Feeling Under the Weather? Have an idiom or two
What Are We Talking About?
Every language has its own way of doing things. Each people group has an idea, and a way to express them. Trying to guess what am idiom means is like guessing exactly what is in City Chicken. (Here’s a hint… it’s not chicken). So, just in time for the weekend, here are a handful of idioms for you to listen for in conversations. But before we learn about American Idioms, let’s take a look at what an idiom is.
Idioms are Everywhere
When you’re talking about language, you can’t beat around the bush. It’s a bit of a blessing in disguise actually. In the heat of the moment it’s hard to hit the nail on the head, but maybe we will be able to kill two birds with one stone…
if you are a native speaker, that made some amount of sense.
Or maybe you’re an ESL learner, I wouldn’t blame you for giving up halfway through that last bit.
Idioms exist in every language. They are a phrase that has a bit of history, and a common understanding in the culture. Consider the following:
Thai: ชาติหน้าตอนบ่าย ๆ
(One Afternoon in your next reincarnation)
Russian: (Когда рак на горе свистнет
(When a Lobster whistles on top of a mountain)
French: quand les poules auront des dents
(When hens have teeth)
If you’re not part of these cultures, you may not get what these phrases mean. It is possible to understand the meaning, but not the heartfelt mocking that is meant in these phrases.

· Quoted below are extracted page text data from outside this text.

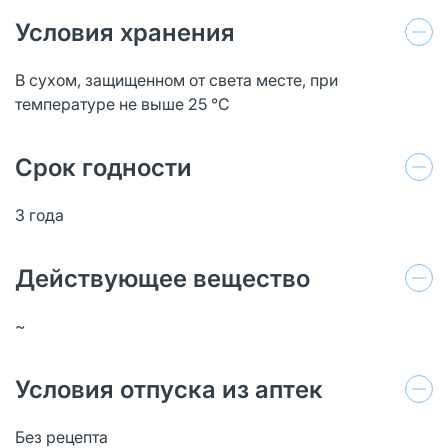
Условия хранения
В сухом, защищенном от света месте, при
температуре не выше 25 °C
Срок годности
3 года
Действующее вещество
~
Условия отпуска из аптек
Без рецепта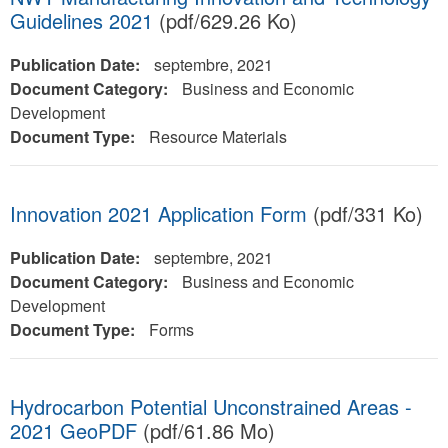
Guidelines 2021
(pdf/629.26 Ko)
Publication Date:
septembre, 2021
Document Category:
Business and Economic
Development
Document Type:
Resource Materials
Innovation 2021 Application Form
(pdf/331 Ko)
Publication Date:
septembre, 2021
Document Category:
Business and Economic
Development
Document Type:
Forms
Hydrocarbon Potential Unconstrained Areas -
2021 GeoPDF
(pdf/61.86 Mo)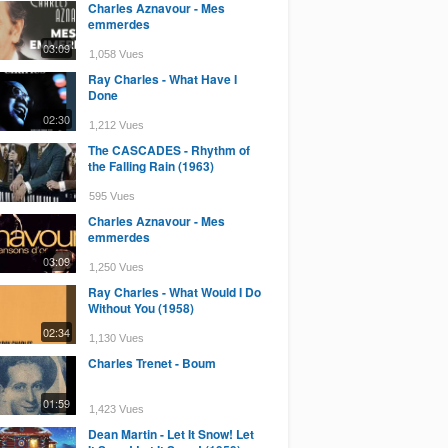
Charles Aznavour - Mes
emmerdes
03:09
1,058 Vues
Ray Charles - What Have I
Done
02:30
1,212 Vues
The CASCADES - Rhythm of
the Falling Rain (1963)
595 Vues
Charles Aznavour - Mes
emmerdes
03:09
1,250 Vues
Ray Charles - What Would I Do
Without You (1958)
02:34
1,130 Vues
Charles Trenet - Boum
01:59
1,423 Vues
Dean Martin - Let It Snow! Let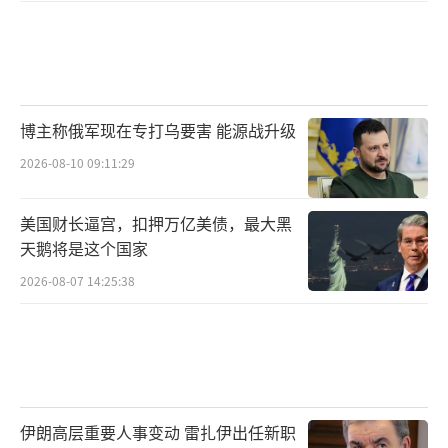
博主称俄军现在专打乌要害 能源战升级
2026-08-10 09:11:29
美国财长逼宫，扣押万亿美债，最大黑
天鹅将是这个国家
2026-08-07 14:25:38
伊朗高层重要人事变动 雷扎伊出任新职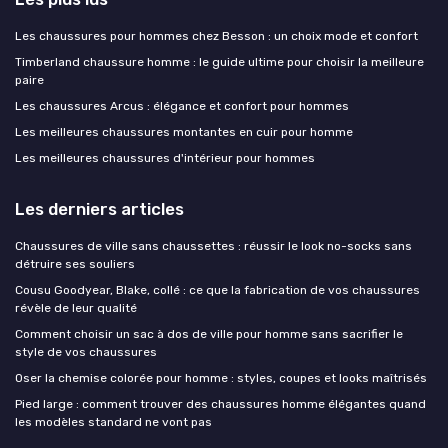
Les chaussures pour hommes chez Besson : un choix mode et confort
Timberland chaussure homme : le guide ultime pour choisir la meilleure
paire
Les chaussures Arcus : élégance et confort pour hommes
Les meilleures chaussures montantes en cuir pour homme
Les meilleures chaussures d'intérieur pour hommes
Les derniers articles
Chaussures de ville sans chaussettes : réussir le look no-socks sans
détruire ses souliers
Cousu Goodyear, Blake, collé : ce que la fabrication de vos chaussures
révèle de leur qualité
Comment choisir un sac à dos de ville pour homme sans sacrifier le
style de vos chaussures
Oser la chemise colorée pour homme : styles, coupes et looks maîtrisés
Pied large : comment trouver des chaussures homme élégantes quand
les modèles standard ne vont pas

However, if you’re a native english speaker, you understand “When Hell Freezes Over” or “When pigs fly.”
It’s never going to happen…
Idioms express ideas from a commonly held view. Sometimes they come from a common job. Or maybe they come from a common belief. Some of them come from entertainment, and sometimes they come from unknown. Sometimes, like our first idiom, they come from the depths of the ocean…
How are you Feeling Under the Weather?
If there’s one thing all of humanity can talk about, it’s the weather. We discuss it with friends, family, and strangers at bus stations. It doesn’t have the risks of politics, or the emotional weight of relationships. It’s safe. But what about being under it? Aren’t we all “Under” the weather… all of the time?

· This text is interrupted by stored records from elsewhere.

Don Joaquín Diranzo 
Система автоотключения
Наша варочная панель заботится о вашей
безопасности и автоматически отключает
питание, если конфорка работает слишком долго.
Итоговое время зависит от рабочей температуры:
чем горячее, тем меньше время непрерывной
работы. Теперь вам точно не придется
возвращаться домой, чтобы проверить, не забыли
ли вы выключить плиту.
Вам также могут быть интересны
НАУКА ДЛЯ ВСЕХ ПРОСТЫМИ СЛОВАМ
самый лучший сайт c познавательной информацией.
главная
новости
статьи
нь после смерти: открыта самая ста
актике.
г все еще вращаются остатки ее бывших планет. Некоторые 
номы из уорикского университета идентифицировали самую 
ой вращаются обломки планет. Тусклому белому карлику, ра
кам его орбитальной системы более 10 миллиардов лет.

As it turns out, we’re not. Being “under the weather” means you’re feeling nauseous, or just generally sick. The phrase comes from the sea. as people learned to travel great distances on boats. One possible explanation is that bad weather forced travelers under the deck. This kept them safe from waves, and reduced the effects of sea sickness. Therefore, people who were sick went “under the weather”.